On a parfois le sentiment que Houellebecq s’efforce coûte que coûte de dramatiser son intrigue ce qui, contrairement à ses intentions, rend son œuvre quelconque et peu raffinée. J’ai eu cette impression en lisant entre autres le passage racontant la manifestation des agriculteurs normands qui s’achève par le suicide d’Aymeric, un ami proche du protagoniste. J’ai trouvé cet épisode – visant sûrement à mettre en valeur le désespoir des fermiers français désarmés (sic !) face à la mondialisation – mièvre et inutile pour le déroulement de l’action.

“Sérotonine” comporte en outre trop de fragments qui relèvent du hasard. Hormis un caméraman d’une chaîne d’infos grand public, Florent-Claude est le seul témoin oculaire des dernières minutes de la vie de son ami agriculteur, car les CRS ne se rendent par hasardpas compte de sa présence (p. 260). Le personnage principal peut confirmer ses doutes sur les tendances pédophiliques d’un vacancier, car ce dernier a par hasard oublié de fermer sa porte à clé ; il réussit, de plus, à se connecter à l’ordinateur du pédophile car aucun mot de passe n’est par hasard nécessaire (pp. 214-218). Florent-Claude réussit presque à tuer l’enfant de son ex-compagne, car, par hasard, elle habite dans une maison complètement isolée face à un restaurant, abandonné en hiver, dont la baie vitrée donne sur la terrasse du domicile de la femme (pp. 302-304). Ces conditions pour éliminer un être indésirable sont d’autant plus idéales que la babysitteur, au lieu de s’occuper de son protégé, préfère passer son temps au premier étage avec un casque sur ses oreilles.

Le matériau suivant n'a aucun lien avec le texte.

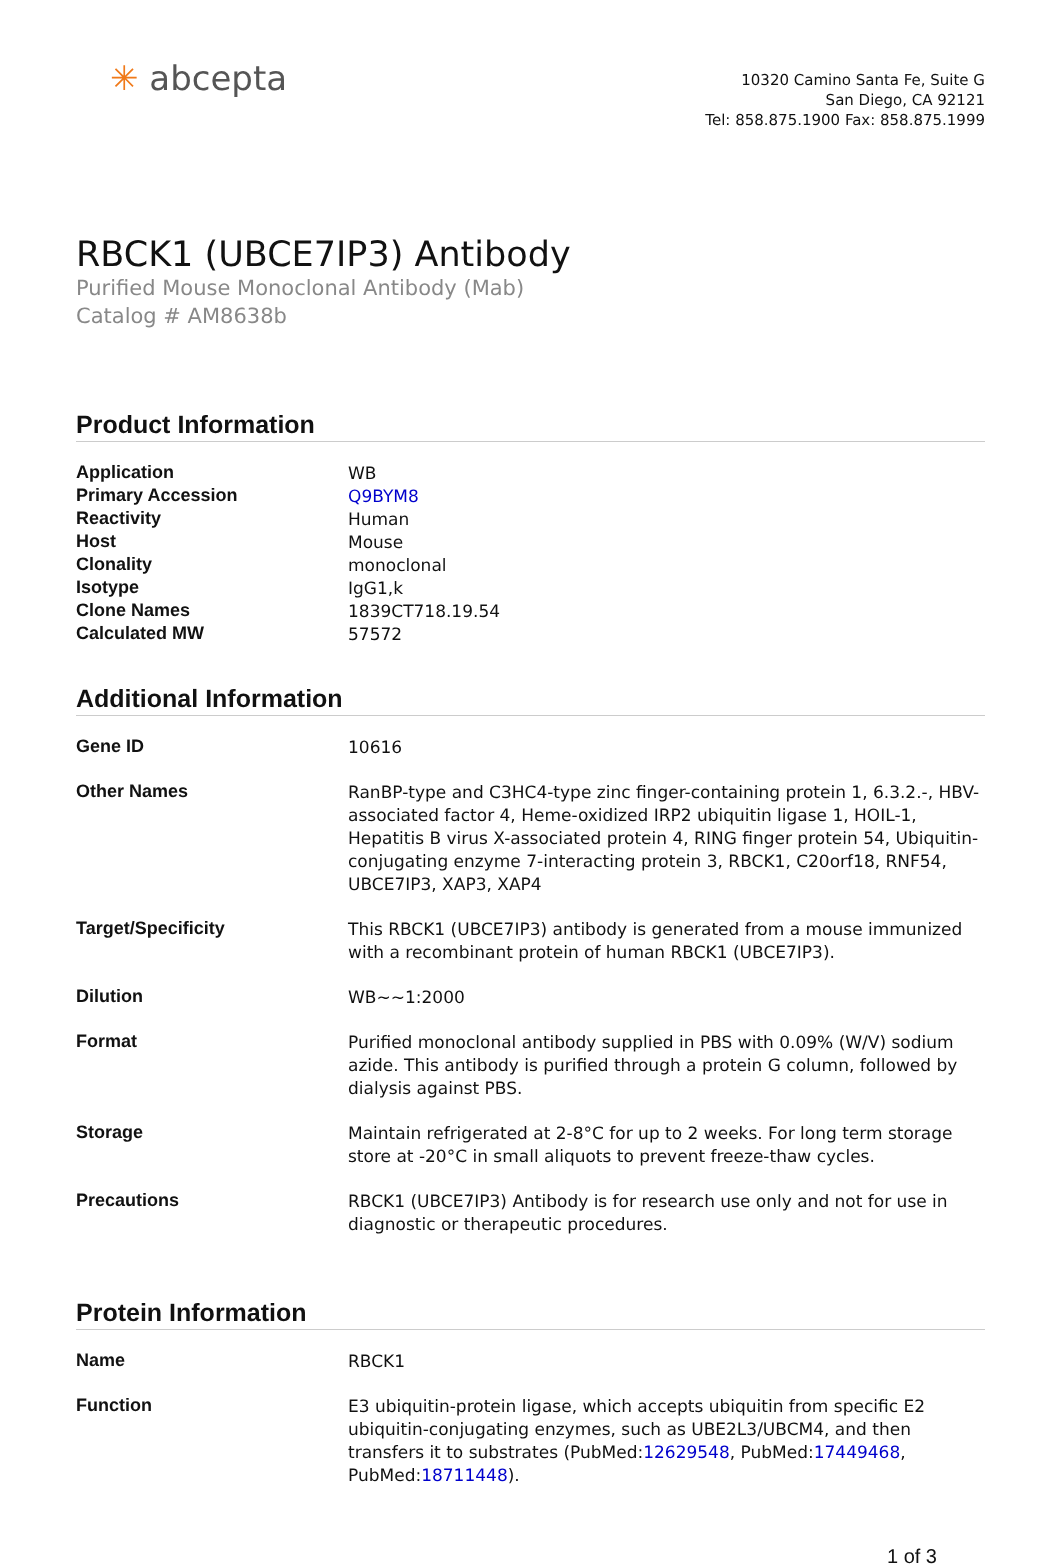✳ abcepta
10320 Camino Santa Fe, Suite G
San Diego, CA 92121
Tel: 858.875.1900 Fax: 858.875.1999
RBCK1 (UBCE7IP3) Antibody
Purified Mouse Monoclonal Antibody (Mab)
Catalog # AM8638b
Product Information
| Application | WB |
| Primary Accession | Q9BYM8 |
| Reactivity | Human |
| Host | Mouse |
| Clonality | monoclonal |
| Isotype | IgG1,k |
| Clone Names | 1839CT718.19.54 |
| Calculated MW | 57572 |
Additional Information
| Gene ID | 10616 |
| Other Names | RanBP-type and C3HC4-type zinc finger-containing protein 1, 6.3.2.-, HBV-associated factor 4, Heme-oxidized IRP2 ubiquitin ligase 1, HOIL-1, Hepatitis B virus X-associated protein 4, RING finger protein 54, Ubiquitin-conjugating enzyme 7-interacting protein 3, RBCK1, C20orf18, RNF54, UBCE7IP3, XAP3, XAP4 |
| Target/Specificity | This RBCK1 (UBCE7IP3) antibody is generated from a mouse immunized with a recombinant protein of human RBCK1 (UBCE7IP3). |
| Dilution | WB~~1:2000 |
| Format | Purified monoclonal antibody supplied in PBS with 0.09% (W/V) sodium azide. This antibody is purified through a protein G column, followed by dialysis against PBS. |
| Storage | Maintain refrigerated at 2-8°C for up to 2 weeks. For long term storage store at -20°C in small aliquots to prevent freeze-thaw cycles. |
| Precautions | RBCK1 (UBCE7IP3) Antibody is for research use only and not for use in diagnostic or therapeutic procedures. |
Protein Information
| Name | RBCK1 |
| Function | E3 ubiquitin-protein ligase, which accepts ubiquitin from specific E2 ubiquitin-conjugating enzymes, such as UBE2L3/UBCM4, and then transfers it to substrates (PubMed: 12629548 , PubMed: 17449468 , PubMed: 18711448 ). |
1 of 3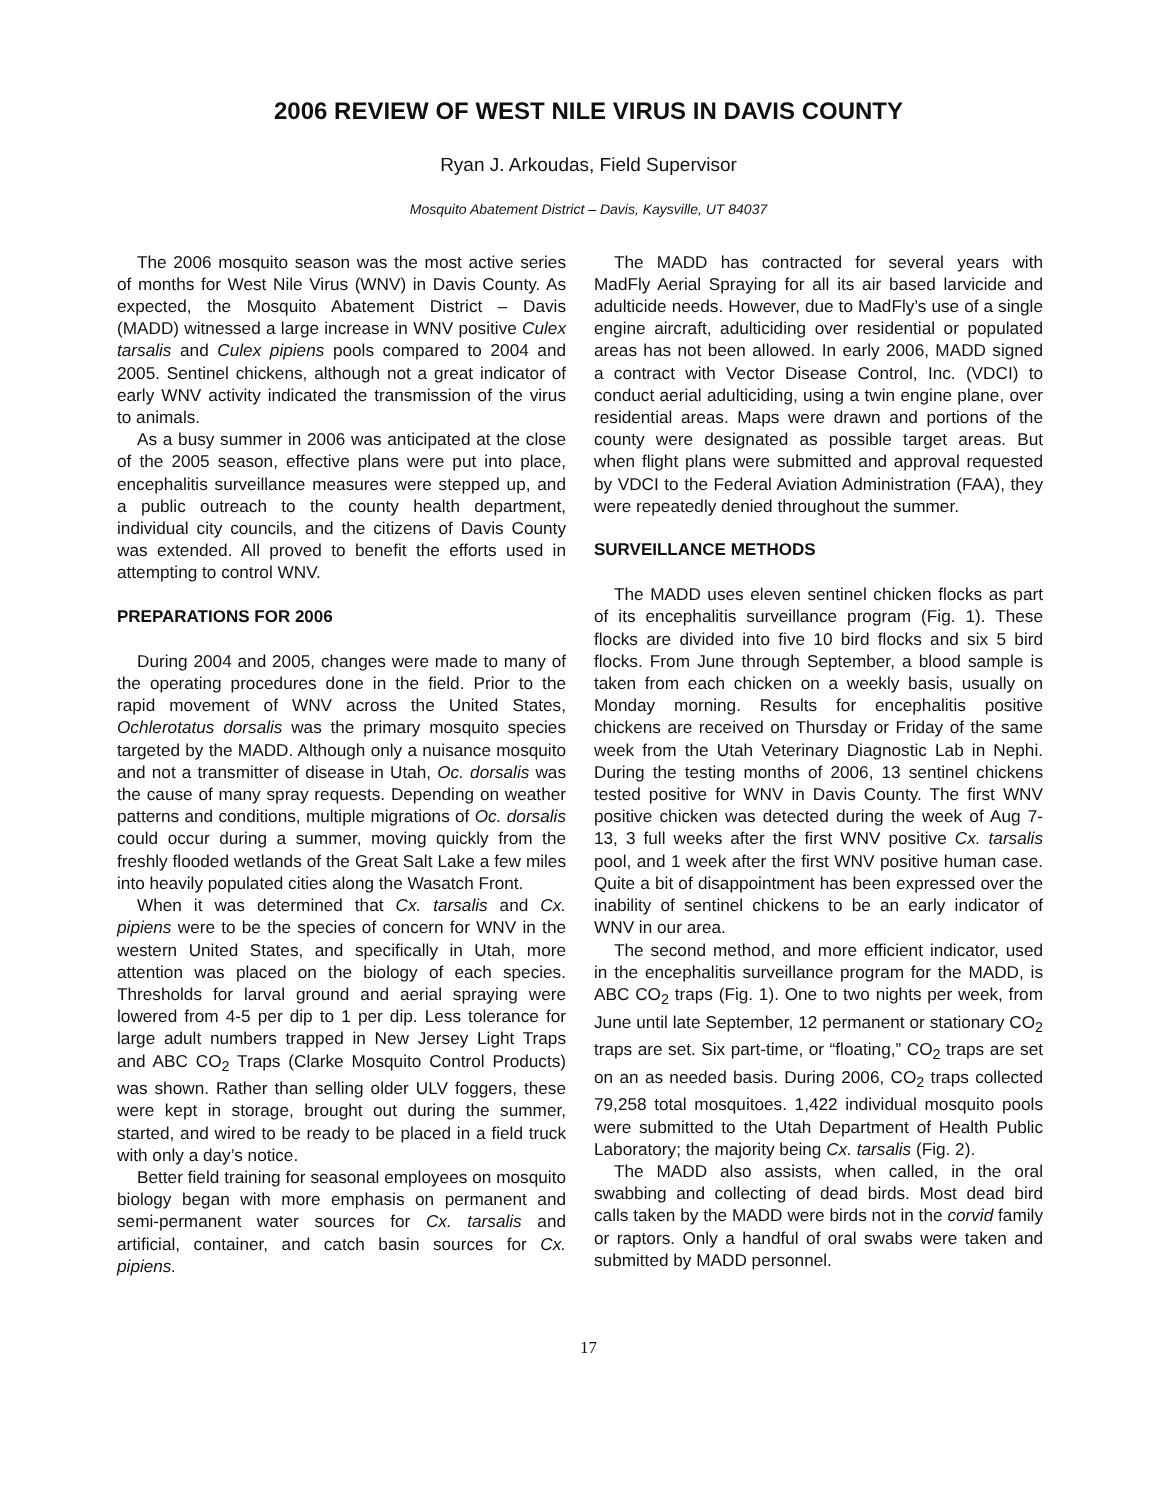2006 REVIEW OF WEST NILE VIRUS IN DAVIS COUNTY
Ryan J. Arkoudas, Field Supervisor
Mosquito Abatement District – Davis, Kaysville, UT 84037
The 2006 mosquito season was the most active series of months for West Nile Virus (WNV) in Davis County. As expected, the Mosquito Abatement District – Davis (MADD) witnessed a large increase in WNV positive Culex tarsalis and Culex pipiens pools compared to 2004 and 2005. Sentinel chickens, although not a great indicator of early WNV activity indicated the transmission of the virus to animals.
As a busy summer in 2006 was anticipated at the close of the 2005 season, effective plans were put into place, encephalitis surveillance measures were stepped up, and a public outreach to the county health department, individual city councils, and the citizens of Davis County was extended. All proved to benefit the efforts used in attempting to control WNV.
PREPARATIONS FOR 2006
During 2004 and 2005, changes were made to many of the operating procedures done in the field. Prior to the rapid movement of WNV across the United States, Ochlerotatus dorsalis was the primary mosquito species targeted by the MADD. Although only a nuisance mosquito and not a transmitter of disease in Utah, Oc. dorsalis was the cause of many spray requests. Depending on weather patterns and conditions, multiple migrations of Oc. dorsalis could occur during a summer, moving quickly from the freshly flooded wetlands of the Great Salt Lake a few miles into heavily populated cities along the Wasatch Front.
When it was determined that Cx. tarsalis and Cx. pipiens were to be the species of concern for WNV in the western United States, and specifically in Utah, more attention was placed on the biology of each species. Thresholds for larval ground and aerial spraying were lowered from 4-5 per dip to 1 per dip. Less tolerance for large adult numbers trapped in New Jersey Light Traps and ABC CO<sub>2</sub> Traps (Clarke Mosquito Control Products) was shown. Rather than selling older ULV foggers, these were kept in storage, brought out during the summer, started, and wired to be ready to be placed in a field truck with only a day’s notice.
Better field training for seasonal employees on mosquito biology began with more emphasis on permanent and semi-permanent water sources for Cx. tarsalis and artificial, container, and catch basin sources for Cx. pipiens.
The MADD has contracted for several years with MadFly Aerial Spraying for all its air based larvicide and adulticide needs. However, due to MadFly’s use of a single engine aircraft, adulticiding over residential or populated areas has not been allowed. In early 2006, MADD signed a contract with Vector Disease Control, Inc. (VDCI) to conduct aerial adulticiding, using a twin engine plane, over residential areas. Maps were drawn and portions of the county were designated as possible target areas. But when flight plans were submitted and approval requested by VDCI to the Federal Aviation Administration (FAA), they were repeatedly denied throughout the summer.
SURVEILLANCE METHODS
The MADD uses eleven sentinel chicken flocks as part of its encephalitis surveillance program (Fig. 1). These flocks are divided into five 10 bird flocks and six 5 bird flocks. From June through September, a blood sample is taken from each chicken on a weekly basis, usually on Monday morning. Results for encephalitis positive chickens are received on Thursday or Friday of the same week from the Utah Veterinary Diagnostic Lab in Nephi. During the testing months of 2006, 13 sentinel chickens tested positive for WNV in Davis County. The first WNV positive chicken was detected during the week of Aug 7-13, 3 full weeks after the first WNV positive Cx. tarsalis pool, and 1 week after the first WNV positive human case. Quite a bit of disappointment has been expressed over the inability of sentinel chickens to be an early indicator of WNV in our area.
The second method, and more efficient indicator, used in the encephalitis surveillance program for the MADD, is ABC CO<sub>2</sub> traps (Fig. 1). One to two nights per week, from June until late September, 12 permanent or stationary CO<sub>2</sub> traps are set. Six part-time, or “floating,” CO<sub>2</sub> traps are set on an as needed basis. During 2006, CO<sub>2</sub> traps collected 79,258 total mosquitoes. 1,422 individual mosquito pools were submitted to the Utah Department of Health Public Laboratory; the majority being Cx. tarsalis (Fig. 2).
The MADD also assists, when called, in the oral swabbing and collecting of dead birds. Most dead bird calls taken by the MADD were birds not in the corvid family or raptors. Only a handful of oral swabs were taken and submitted by MADD personnel.
17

On est par ailleurs déçus par l’inscription des motifs sociaux dont l’arome intense a auparavant fait de l’œuvre houellebecquienne un plat bien reconnaissable. L’auteur français, dont l’acuité sociologique a laissé croire à de nombreux lecteurs et critiques qu’il est doué d’un sixième sens, qu’il a le don de prophétisme, se contente, cette fois-ci, de répéter des idées exprimées plusieurs fois dans ses romans précédents – déclin de la sexualité en Occident (p. 329), prostitution comme un métier noble indispensable pour le bon fonctionnement de toute société (p. 318),  division des individus en classes selon leur apparence (« aristocratie de la beauté ») et, ce qui en résulte, leur valeur sur le marché corporel (p. 323) – au point qu’on a l’impression de lire des fragments de “Plateforme” ou d’“Extension du domaine de la lutte”. Le problème principal abordé dans “Sérotonine”, la dégringolade de l’agriculture française, s’avère insipide, incapable de toucher le lecteur, de l’inciter à la réflexion.

On est aussi désemparés devant la thématique sexuelle. Parfois juxtaposé à Sade, Houellebecq a acquis sa renommée grâce à des scènes osées, parfois considérées comme pornographiques ou indécentes. Le romancier non seulement se veut toujours aussi provocateur, mais il tente de se dépasser lui-même, de mettre la barre encore plus haut. Puisqu’on est habitués à l’audace de ses descriptions et que l’auteur ne saurait désormais nous choquer facilement, il a recours à des sujets tabous, tels que la zoophilie (p. 54) et la pédophilie (p. 156), ce qui, hélas, laisse un goût amer dont on peine à se départir.

Il serait pourtant injuste de qualifier “Sérotonine” d’un roman entièrement manqué. Le nouveau texte de Houellebecq est une belle réflexion sur la vie de l’Homme occidental qui, malgré la prospérité économique, le progrès d’ordre technique et scientifique, la tendance progressive à l’individualisme, à la dévaluation constante des relations avec autrui, reste un être vulnérable incapable de vivre sans un brin d’affection dans sa vie. “Sérotonine” est effectivement un hymne à l’amour, seul sentiment susceptible de nous sauver. Y renoncer équivaut à se condamner à une mort lente, douloureuse et inévitable.

Reste seulement à espérer que Houellebecq saura se réinventer dans son prochain livre, qu’il redeviendra le cuisinier dont les compétences et les recettes truculentes ont su séduire le palais des critiques les plus pointilleux et des lecteurs du monde entier.